As Ilich Ramirez Sanchez walked from court to begin his life sentence for the murder of two French police agents, he showed no signs of remorse. The man known to most people as Carlos or The Jackal raised his clenched fist into the air four times and shouted: "Viva la Revolucion."
His exit from the courtroom befitted a man who had, in an age in which image frequently outweighs substance, the supreme terrorist icon. Carlos was no ordinary assassin; he was, to the late 20th century mind, political murder's star performer. He was, in fact, the ideal type of person around whose personality such a mystique could be constructed. All the ingredients appeared to be present: the son of a wealthy Latin-American Marxist; educated in and, allegedly, expelled from the Patrice Lumumba University in Moscow; responsible for a great deal of the most heinous terrorist acts in history as an employee of Muammar Gadafy, Saddam Hussein, Fidel Castro, the Red Brigades in Italy, the Baader Meinhof gang in Germany and of George Habash of the Popular Front for the Liberation of Palestine; the major character in a movie and a spy novel; a man whose face was seen by millions as an amorphous blob to which was attached a pair of dark glasses.

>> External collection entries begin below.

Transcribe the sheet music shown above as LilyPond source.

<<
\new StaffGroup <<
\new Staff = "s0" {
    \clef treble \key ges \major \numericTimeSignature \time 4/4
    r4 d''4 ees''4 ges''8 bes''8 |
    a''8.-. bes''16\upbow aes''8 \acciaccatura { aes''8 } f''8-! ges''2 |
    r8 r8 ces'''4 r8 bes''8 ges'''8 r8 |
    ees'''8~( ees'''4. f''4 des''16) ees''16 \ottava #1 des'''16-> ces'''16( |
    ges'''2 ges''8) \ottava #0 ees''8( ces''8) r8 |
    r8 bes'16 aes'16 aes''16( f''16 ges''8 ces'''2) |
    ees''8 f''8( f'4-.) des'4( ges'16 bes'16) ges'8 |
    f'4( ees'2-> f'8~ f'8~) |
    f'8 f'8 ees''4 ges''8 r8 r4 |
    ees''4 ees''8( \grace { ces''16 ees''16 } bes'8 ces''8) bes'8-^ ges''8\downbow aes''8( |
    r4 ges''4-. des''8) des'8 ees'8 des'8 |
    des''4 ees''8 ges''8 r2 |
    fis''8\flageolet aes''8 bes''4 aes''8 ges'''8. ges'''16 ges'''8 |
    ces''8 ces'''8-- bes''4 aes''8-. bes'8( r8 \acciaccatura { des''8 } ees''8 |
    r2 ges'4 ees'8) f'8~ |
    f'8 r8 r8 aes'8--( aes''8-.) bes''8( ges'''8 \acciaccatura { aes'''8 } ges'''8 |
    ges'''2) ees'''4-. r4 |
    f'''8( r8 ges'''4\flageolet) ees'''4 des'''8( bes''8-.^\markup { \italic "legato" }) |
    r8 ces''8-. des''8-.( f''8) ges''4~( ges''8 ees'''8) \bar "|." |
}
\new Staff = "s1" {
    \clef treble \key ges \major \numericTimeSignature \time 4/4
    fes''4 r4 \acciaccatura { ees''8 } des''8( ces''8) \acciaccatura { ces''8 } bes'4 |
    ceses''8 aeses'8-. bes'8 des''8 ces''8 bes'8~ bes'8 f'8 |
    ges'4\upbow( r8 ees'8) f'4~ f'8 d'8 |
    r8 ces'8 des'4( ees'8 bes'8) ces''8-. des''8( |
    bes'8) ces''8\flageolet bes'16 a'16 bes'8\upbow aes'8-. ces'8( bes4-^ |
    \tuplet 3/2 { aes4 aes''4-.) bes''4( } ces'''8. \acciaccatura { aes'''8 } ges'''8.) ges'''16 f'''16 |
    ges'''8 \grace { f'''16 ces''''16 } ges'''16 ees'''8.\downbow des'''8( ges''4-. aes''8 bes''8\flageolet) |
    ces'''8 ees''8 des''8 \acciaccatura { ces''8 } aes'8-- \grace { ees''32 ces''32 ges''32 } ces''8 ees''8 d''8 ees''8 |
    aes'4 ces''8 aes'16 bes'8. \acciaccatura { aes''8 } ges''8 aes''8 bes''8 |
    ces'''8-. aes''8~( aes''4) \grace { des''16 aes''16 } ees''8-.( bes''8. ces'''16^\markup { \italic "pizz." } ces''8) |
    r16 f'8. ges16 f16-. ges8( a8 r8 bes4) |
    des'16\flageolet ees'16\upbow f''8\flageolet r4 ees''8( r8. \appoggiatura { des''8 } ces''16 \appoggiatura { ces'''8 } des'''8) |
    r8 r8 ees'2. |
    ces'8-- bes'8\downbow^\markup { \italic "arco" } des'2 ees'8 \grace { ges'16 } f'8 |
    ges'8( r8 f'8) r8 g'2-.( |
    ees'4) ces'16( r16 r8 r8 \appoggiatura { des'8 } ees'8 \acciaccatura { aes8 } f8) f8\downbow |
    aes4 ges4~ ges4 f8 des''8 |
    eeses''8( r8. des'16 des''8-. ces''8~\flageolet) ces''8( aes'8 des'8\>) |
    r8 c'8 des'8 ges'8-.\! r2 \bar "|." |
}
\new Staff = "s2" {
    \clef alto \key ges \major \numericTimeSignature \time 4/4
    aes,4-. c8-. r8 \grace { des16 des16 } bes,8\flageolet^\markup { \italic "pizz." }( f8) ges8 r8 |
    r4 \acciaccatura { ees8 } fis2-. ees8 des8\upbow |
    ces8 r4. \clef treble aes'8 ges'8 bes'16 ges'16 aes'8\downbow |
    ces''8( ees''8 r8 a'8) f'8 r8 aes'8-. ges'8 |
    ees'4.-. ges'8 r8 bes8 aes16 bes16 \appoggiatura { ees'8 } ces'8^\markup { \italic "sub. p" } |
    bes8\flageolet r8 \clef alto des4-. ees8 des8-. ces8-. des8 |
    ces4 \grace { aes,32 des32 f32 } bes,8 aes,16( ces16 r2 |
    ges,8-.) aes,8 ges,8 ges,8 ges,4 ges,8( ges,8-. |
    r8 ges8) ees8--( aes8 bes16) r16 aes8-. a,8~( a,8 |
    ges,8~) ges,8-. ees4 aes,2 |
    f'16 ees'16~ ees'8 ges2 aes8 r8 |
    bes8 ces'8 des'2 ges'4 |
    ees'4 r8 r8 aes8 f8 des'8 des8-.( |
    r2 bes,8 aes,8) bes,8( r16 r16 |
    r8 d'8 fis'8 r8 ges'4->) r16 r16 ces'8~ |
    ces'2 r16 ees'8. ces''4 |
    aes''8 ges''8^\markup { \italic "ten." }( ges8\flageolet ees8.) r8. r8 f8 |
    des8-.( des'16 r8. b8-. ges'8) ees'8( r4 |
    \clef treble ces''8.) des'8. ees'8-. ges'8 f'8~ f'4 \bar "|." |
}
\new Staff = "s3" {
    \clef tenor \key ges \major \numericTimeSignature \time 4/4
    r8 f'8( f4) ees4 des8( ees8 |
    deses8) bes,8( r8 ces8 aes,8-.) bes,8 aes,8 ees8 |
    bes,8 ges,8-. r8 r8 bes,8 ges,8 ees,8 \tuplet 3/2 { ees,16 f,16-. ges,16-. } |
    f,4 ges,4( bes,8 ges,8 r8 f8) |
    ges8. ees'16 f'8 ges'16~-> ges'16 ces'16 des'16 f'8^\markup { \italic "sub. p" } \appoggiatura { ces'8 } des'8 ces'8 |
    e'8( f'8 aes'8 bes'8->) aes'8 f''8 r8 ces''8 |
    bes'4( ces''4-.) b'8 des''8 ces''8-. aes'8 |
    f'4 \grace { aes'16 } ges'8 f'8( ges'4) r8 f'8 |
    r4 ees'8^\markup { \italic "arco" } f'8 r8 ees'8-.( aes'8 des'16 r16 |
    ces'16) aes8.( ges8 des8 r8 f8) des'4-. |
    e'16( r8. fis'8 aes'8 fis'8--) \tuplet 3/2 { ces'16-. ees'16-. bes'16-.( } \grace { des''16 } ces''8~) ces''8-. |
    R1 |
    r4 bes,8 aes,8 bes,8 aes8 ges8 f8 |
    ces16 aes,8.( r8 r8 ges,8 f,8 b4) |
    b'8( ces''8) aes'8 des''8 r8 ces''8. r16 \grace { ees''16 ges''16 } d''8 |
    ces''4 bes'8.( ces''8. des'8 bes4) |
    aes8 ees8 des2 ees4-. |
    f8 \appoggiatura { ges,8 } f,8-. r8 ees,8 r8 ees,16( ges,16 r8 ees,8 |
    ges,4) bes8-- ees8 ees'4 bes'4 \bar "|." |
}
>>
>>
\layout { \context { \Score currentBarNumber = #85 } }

His performance in court served to bolster his image as the ultimate in so-called designer terrorism. Three times in the course of his trial he declared: ["]I admit and claim everything I am responsible only before history, the comrades, the martyrs, the Palestinian people.["]
The real Carlos, however, many have been radically different from the image he and others were so keen to portray. In some sections of the intelligence community he has been painted as a psychopath who liked shooting people in the face and whose successes were due to luck rather than precision. The image of Carlos the super-terrorist may have provided a convenient dumping place for the crimes of others. Certainly the killing of eleven Israeli athletes at the Munich Olympics is now believed to have been the work of the less flamboyant, more shadowy Abu Nidal.
Carlos, now 48, faces life in prison in a world in which the cold war has been won by the country he sees as his greatest political and cultural enemy. The cause of Palestine, to which he had devoted most of his perverse energies has, as a result of his actions, suffered rather than moved forward.
His bravado, his declarations and his posturing before the French court have failed to disguise the fact that The Jackal, far from being a glamorous revolutionary, was and is a dismal political failure.
Unfortunately glamour and charisma are more seductive and have a longer shelf life than the banal truth. The sending down of Carlos, therefore, is unlikely to deter those who wish to emulate what he has done or what he has purported to do.